01 Backup layers
| Layer | What's protected | Destination | Recovery |
|---|---|---|---|
| Longhorn volume backups | All stateful Kubernetes PVCs (Vault, PostgreSQL, Nextcloud, Authentik, Immich) | NAS NFS: /var/nfs/shared/backups/pvcs |
Restore from Longhorn UI during cluster rebuild |
| PostgreSQL SQL dumps | All databases in the shared PostgreSQL instance | NAS NFS: /mnt/nas/backups |
Restore from .sql dump file with psql |
| NAS storage protection | All NAS data including backups themselves |
02 Longhorn volume backups
Longhorn's recurring job system automatically snapshots and backs up every annotated PVC. The default schedule runs against any PVC carrying recurring-job-group.longhorn.io/default: enabled.
namespace PVC name data stored
────────────────────────────────────────────────────────────────
security vault-data-lh Vault KV secrets (all app credentials)
db postgres-data-lh All PostgreSQL databases
cloud nextcloud-data-lh Nextcloud application data
security authentik-media-lh Authentik uploaded media
security authentik-templates-lh Authentik custom templates
immich immich-pvc (see note) Immich app data (not the photo library)
/mnt/nas/immich — a direct NFS mount from the NAS. That data is protected by the NAS storage layer, not Longhorn. A cluster rebuild does not affect the photo library — it lives on the NAS and is remounted on first deploy.The backup target and polling interval are set in the Longhorn Helm values:
defaultSettings:
backupTarget: nfs://172.20.20.2:/var/nfs/shared/backups/pvcs
backupTargetCredentialSecret: "" # no auth needed (NAS on trusted Servers VLAN)

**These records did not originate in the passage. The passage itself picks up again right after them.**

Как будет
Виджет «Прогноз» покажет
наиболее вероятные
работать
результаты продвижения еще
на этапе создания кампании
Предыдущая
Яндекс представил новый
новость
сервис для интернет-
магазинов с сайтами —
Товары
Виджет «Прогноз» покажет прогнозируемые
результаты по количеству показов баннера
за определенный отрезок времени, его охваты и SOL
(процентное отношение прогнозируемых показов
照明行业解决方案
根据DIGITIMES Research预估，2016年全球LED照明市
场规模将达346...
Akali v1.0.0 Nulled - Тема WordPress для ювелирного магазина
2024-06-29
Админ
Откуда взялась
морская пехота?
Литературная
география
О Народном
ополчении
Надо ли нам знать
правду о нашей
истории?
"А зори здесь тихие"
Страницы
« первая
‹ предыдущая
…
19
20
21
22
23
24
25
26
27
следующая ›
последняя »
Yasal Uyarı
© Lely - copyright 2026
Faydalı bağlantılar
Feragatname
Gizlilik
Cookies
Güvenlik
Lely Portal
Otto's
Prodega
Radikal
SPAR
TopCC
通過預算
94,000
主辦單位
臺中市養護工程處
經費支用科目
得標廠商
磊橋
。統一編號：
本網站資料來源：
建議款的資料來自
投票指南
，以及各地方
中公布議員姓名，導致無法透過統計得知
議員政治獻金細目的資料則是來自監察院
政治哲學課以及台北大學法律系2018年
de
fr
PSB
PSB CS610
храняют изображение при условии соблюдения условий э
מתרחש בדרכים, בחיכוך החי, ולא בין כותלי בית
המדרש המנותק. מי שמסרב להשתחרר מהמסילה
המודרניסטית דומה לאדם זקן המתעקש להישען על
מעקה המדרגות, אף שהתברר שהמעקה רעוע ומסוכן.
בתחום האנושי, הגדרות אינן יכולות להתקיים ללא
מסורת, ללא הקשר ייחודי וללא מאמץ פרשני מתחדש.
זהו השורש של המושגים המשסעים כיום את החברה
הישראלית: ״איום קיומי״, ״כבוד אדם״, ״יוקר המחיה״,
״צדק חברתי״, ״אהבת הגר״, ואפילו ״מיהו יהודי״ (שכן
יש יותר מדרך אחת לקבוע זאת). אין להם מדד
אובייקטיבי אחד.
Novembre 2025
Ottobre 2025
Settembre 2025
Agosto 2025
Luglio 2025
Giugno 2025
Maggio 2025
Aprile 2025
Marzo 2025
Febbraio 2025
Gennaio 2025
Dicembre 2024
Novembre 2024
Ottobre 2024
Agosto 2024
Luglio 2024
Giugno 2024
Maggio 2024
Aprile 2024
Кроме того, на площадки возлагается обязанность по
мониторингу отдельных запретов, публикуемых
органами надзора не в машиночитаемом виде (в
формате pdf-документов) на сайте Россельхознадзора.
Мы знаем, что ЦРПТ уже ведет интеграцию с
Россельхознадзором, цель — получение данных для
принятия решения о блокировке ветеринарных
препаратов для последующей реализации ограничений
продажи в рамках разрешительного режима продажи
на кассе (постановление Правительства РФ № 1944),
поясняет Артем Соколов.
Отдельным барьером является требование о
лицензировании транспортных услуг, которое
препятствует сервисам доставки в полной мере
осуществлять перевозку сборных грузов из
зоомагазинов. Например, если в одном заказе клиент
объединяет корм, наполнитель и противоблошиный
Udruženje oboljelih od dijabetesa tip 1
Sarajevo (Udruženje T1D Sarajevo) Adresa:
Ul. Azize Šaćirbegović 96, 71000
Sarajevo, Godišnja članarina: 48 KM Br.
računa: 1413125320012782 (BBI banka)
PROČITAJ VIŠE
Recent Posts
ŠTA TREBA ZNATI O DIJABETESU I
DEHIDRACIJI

backupPollInterval: 300 # seconds between polls
03 Backup schedule
All layers run on a coordinated schedule. Longhorn snapshots run first, backups to NAS run 30 minutes later, and NAS snapshots run 29 minutes after that — giving Longhorn time to finish before the NAS preserves its own state.
| Layer | Event | Times (daily) |
|---|---|---|
| Longhorn | Volume snapshot | 12:00 AM · 6:00 AM · 12:00 PM · 6:00 PM |
| Longhorn → NAS | Backup to NFS target | 12:30 AM · 6:30 AM · 12:30 PM · 6:30 PM |
| NAS (UNAS 4) | Filesystem snapshot (RAID 5) | 12:59 AM · 6:59 AM · 12:59 PM · 6:59 PM |
| NAS → Remote NAS | Off-site backup | 3:00 AM (daily) |
04 PostgreSQL SQL dumps
A pg-dump CronJob in the db namespace runs periodic SQL dumps of all databases and writes them to /mnt/nas/backups. This provides a second, SQL-level backup independent of Longhorn — useful for point-in-time restore of specific tables or schemas without needing to restore an entire volume.
# list recent dump jobs
$ kubectl get jobs -n db --sort-by=.metadata.creationTimestamp
# check the last dump succeeded
$ kubectl logs -n db -l job-name=pg-dump --tail=20
# list dump files on the NAS
$ ls -lh /mnt/nas/backups/*.sql 2>/dev/null
05 NAS storage protection
The NAS itself needs protection — if it fails, all Longhorn backups and SQL dumps are lost. The UNAS 4 uses RAID 5, so a single drive failure results in no data loss. Snapshots and off-site replication add additional recovery options.
| Property | Value |
|---|---|
| RAID / redundancy | RAID 5 — single drive failure tolerated. NAS self-rebuilds when a replacement drive is inserted. |
| Snapshot schedule | Every 6 hours at 12:59, 6:59, 12:59, 18:59 — timed 29 min after Longhorn backups complete. |
| Off-site backup | Backed up to a remote NAS every 24 hours at 3:00 AM. |
06 Recovery objectives
| Scenario | RPO (max data loss) | RTO (recovery time) | Method |
|---|---|---|---|
| k3s node failure | Since last Longhorn backup (≤6 hours) | ~30 min | Full rebuild — rebuild guide |
| Single app failure | 0 (redeploy from Git) | <5 min | ArgoCD re-sync or pod restart |
| Database corruption | Since last Longhorn backup or pg-dump (≤6 hours) | ~15 min | Restore from Longhorn backup (preferred); fall back to .sql dump if backup is not recent enough |
| NAS drive failure | 0 — RAID 5, no data loss on single drive failure | RAID rebuild time (varies by drive size) | Replace failed drive; NAS automatically rebuilds RAID array |
| NAS server failure | Since last off-site backup (≤24 hours) | ~1 hour | Restore from remote NAS backup to replacement hardware |
| Vault data loss | Since last Longhorn backup (≤6 hours) | ~15 min | Vault data lives in a Longhorn PVC — restore the PVC, then unseal with the offline unseal key |
| Vault unseal key lost | N/A | Significantly longer — manual | Without the unseal key, Vault cannot be unsealed. Recovery requires manual re-initialization and re-seeding all secrets. Store the unseal key offline and never commit it to Git. |